__ACTION ITEM__.
Transcribe the data exactly, pictures excluded.

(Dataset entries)
▬▬▬▬▬▬▬▬▬▬

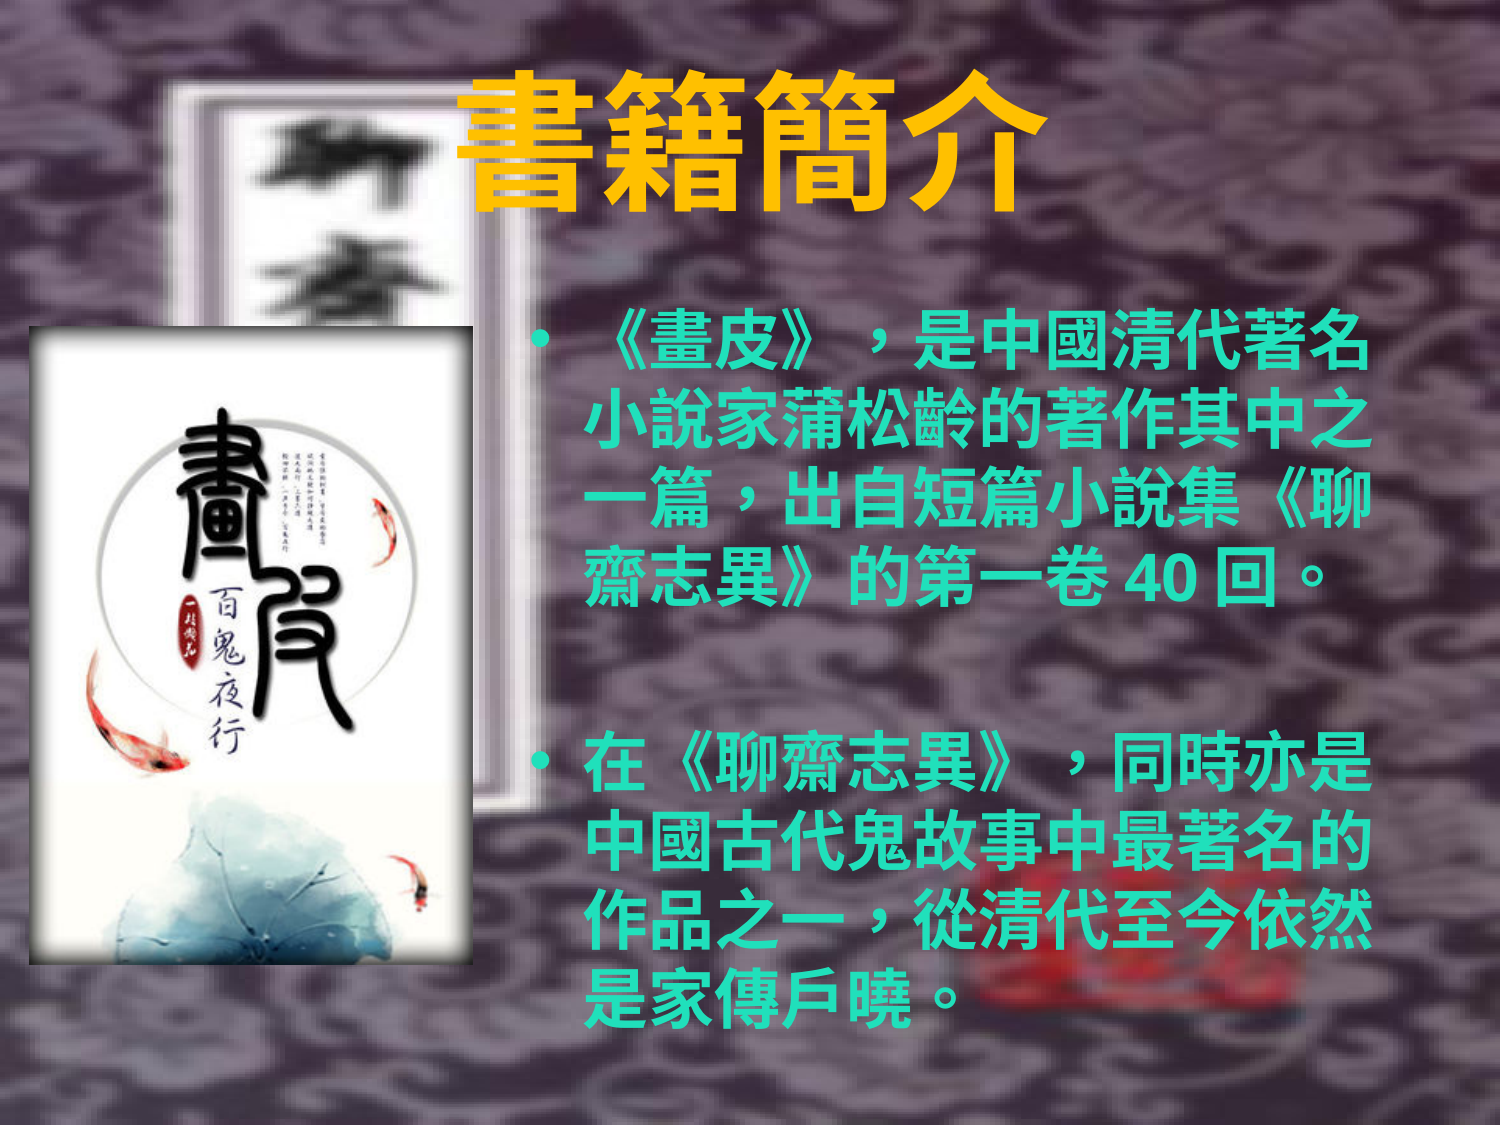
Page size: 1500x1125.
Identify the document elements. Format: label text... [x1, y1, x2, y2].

list 《畫皮》，是中國清代著名小說家蒲松齡的著作其中之一篇，出自短篇小說集《聊齋志異》的第一卷40回。 在《聊齋志異》，同時亦是中國古代鬼故事中最著名的作品之一，從清代至今依然是家傳戶曉。 [513, 290, 1447, 1053]
title 書籍簡介 [75, 45, 1425, 233]
picture [0, 0, 1500, 1125]
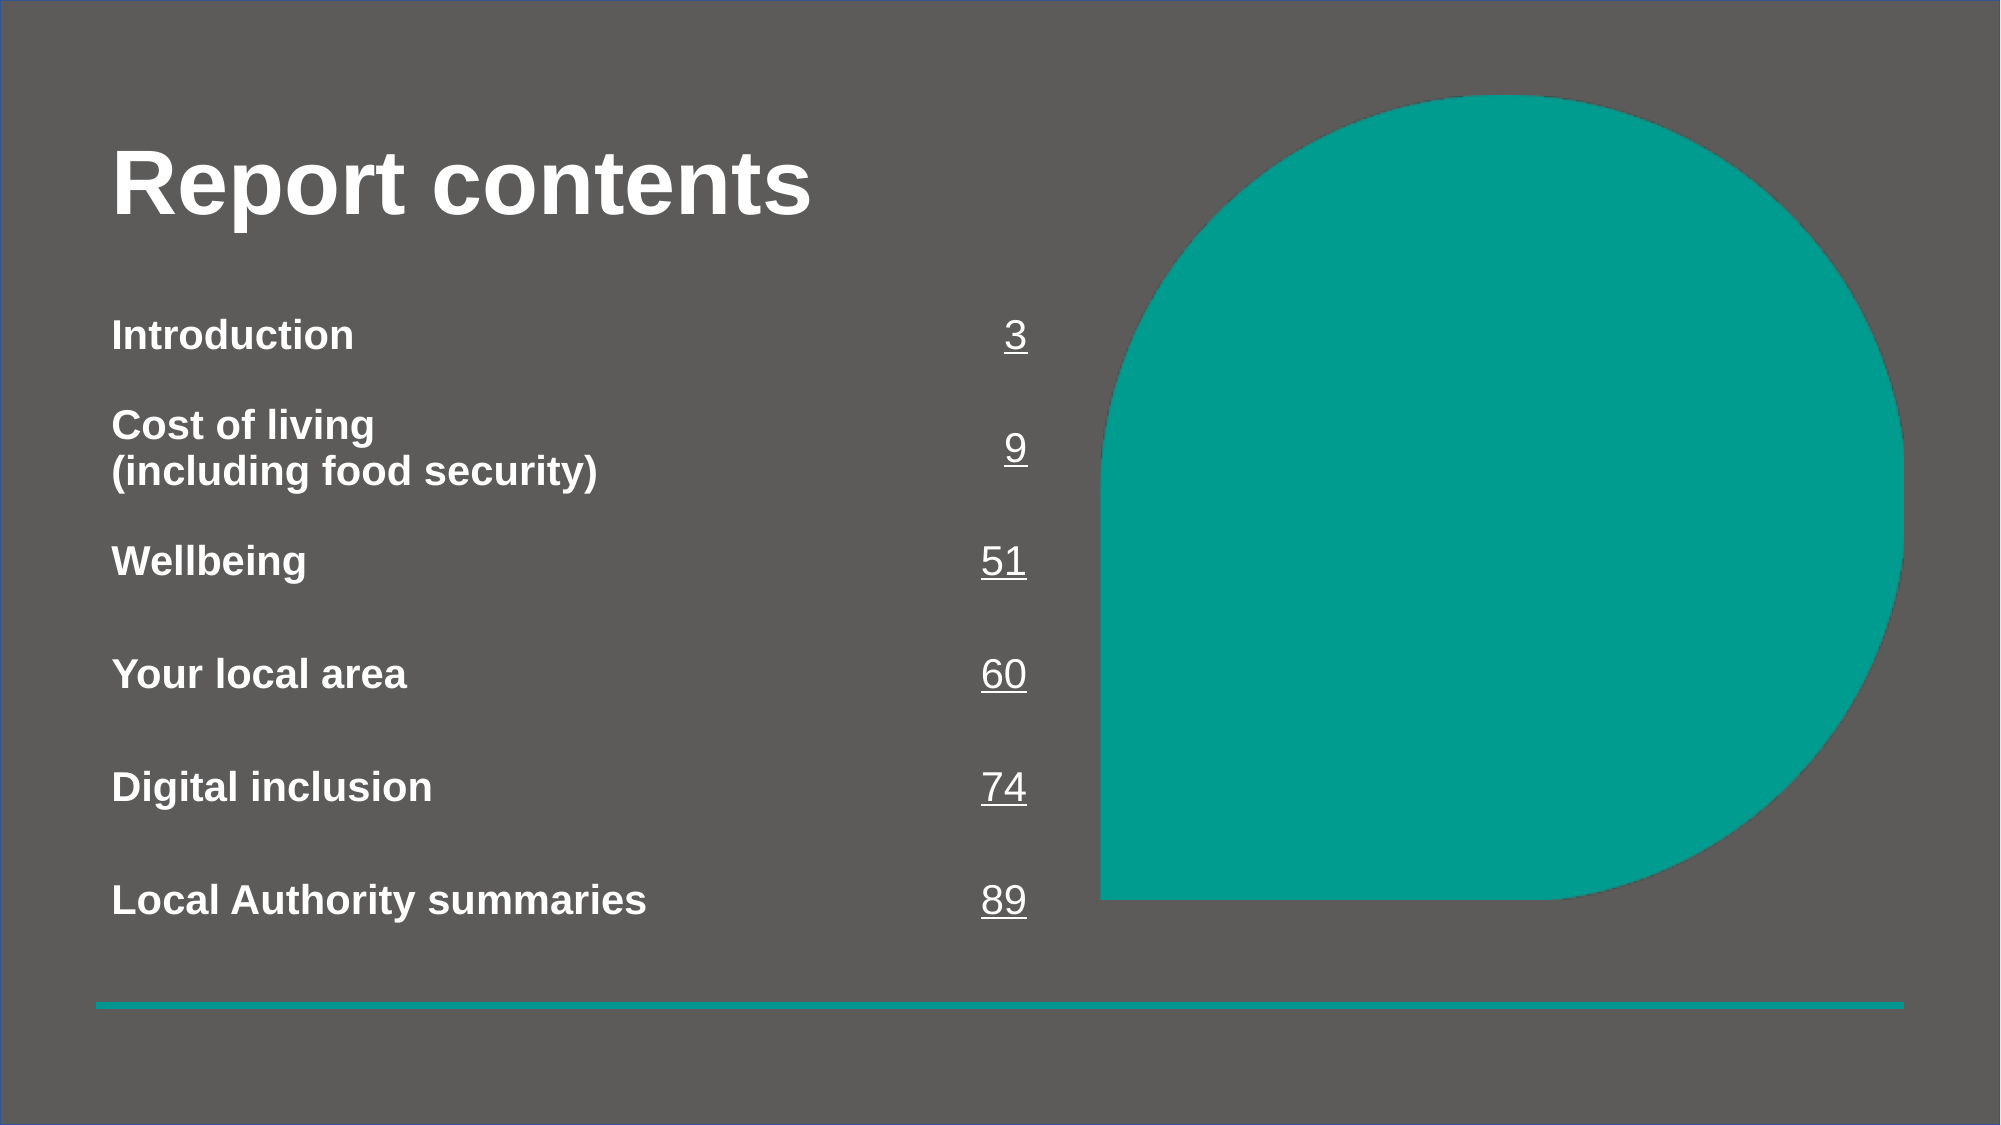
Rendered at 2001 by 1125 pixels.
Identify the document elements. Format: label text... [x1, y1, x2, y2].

table_cell Digital inclusion [96, 730, 920, 843]
table_cell Cost of living (including food security) [96, 392, 920, 505]
table_cell 89 [920, 843, 1042, 956]
table_cell 51 [920, 505, 1042, 617]
table_cell 9 [920, 392, 1042, 505]
table_cell Your local area [96, 617, 920, 730]
table_cell Local Authority summaries [96, 843, 920, 956]
title Report contents [96, 95, 998, 279]
table_header 3 [920, 279, 1042, 392]
table_cell Wellbeing [96, 505, 920, 617]
table_cell 74 [920, 730, 1042, 843]
table_cell 60 [920, 617, 1042, 730]
table_header Introduction [96, 279, 920, 392]
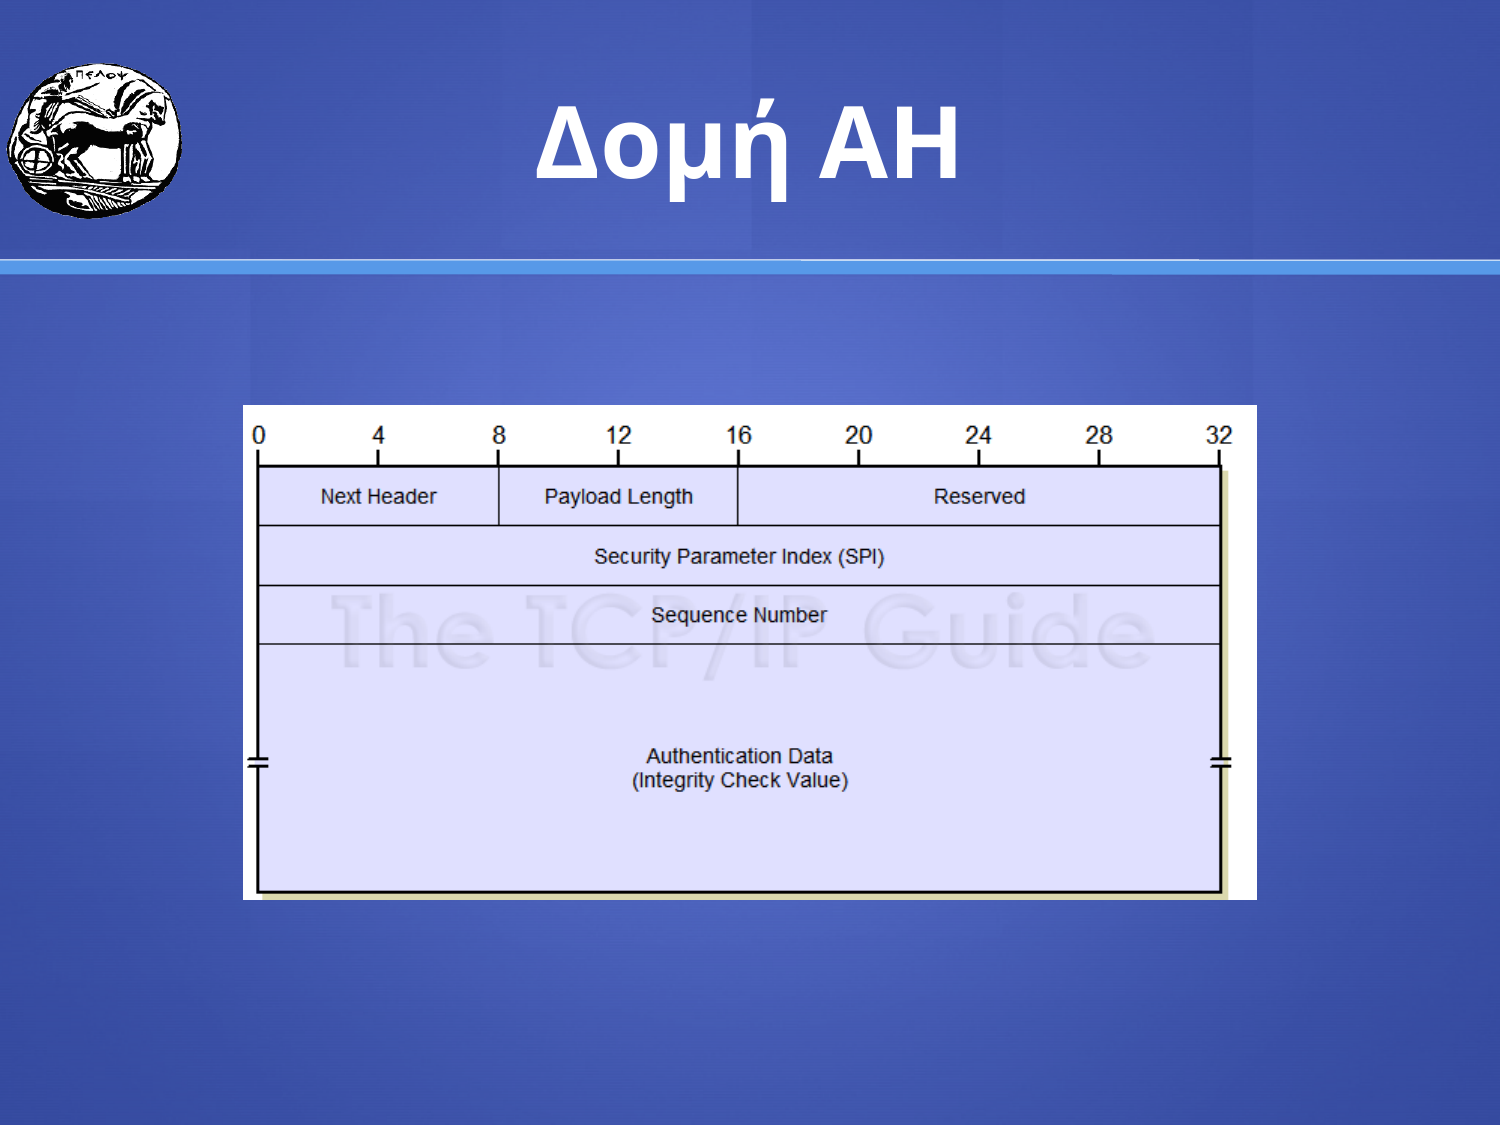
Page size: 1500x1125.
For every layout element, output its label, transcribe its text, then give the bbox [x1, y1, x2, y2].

title Δομή AH [75, 45, 1425, 233]
picture [242, 404, 1258, 901]
picture [0, 57, 75, 225]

▬▬▬▬▬▬▬▬▬▬

__RESPONSE BOX__.
Page size: 1500x1125.
Identify the document elements. Format: label text... [x1, y1, x2, y2].

list 《畫皮》，是中國清代著名小說家蒲松齡的著作其中之一篇，出自短篇小說集《聊齋志異》的第一卷40回。 在《聊齋志異》，同時亦是中國古代鬼故事中最著名的作品之一，從清代至今依然是家傳戶曉。 [513, 290, 1447, 1053]
title 書籍簡介 [75, 45, 1425, 233]
picture [0, 0, 1500, 1125]
Rendered at 2001 by 1125 pixels.
Identify the document elements. Format: label text... [x1, y1, x2, y2].

table_cell Digital inclusion [96, 730, 920, 843]
table_cell Cost of living (including food security) [96, 392, 920, 505]
table_cell 89 [920, 843, 1042, 956]
table_cell 51 [920, 505, 1042, 617]
table_cell 9 [920, 392, 1042, 505]
table_cell Your local area [96, 617, 920, 730]
table_cell Local Authority summaries [96, 843, 920, 956]
title Report contents [96, 95, 998, 279]
table_header 3 [920, 279, 1042, 392]
table_cell Wellbeing [96, 505, 920, 617]
table_cell 74 [920, 730, 1042, 843]
table_cell 60 [920, 617, 1042, 730]
table_header Introduction [96, 279, 920, 392]
Page size: 1500x1125.
For every layout element, output its label, transcribe its text, then give the bbox [x1, y1, x2, y2].

title Δομή AH [75, 45, 1425, 233]
picture [242, 404, 1258, 901]
picture [0, 57, 75, 225]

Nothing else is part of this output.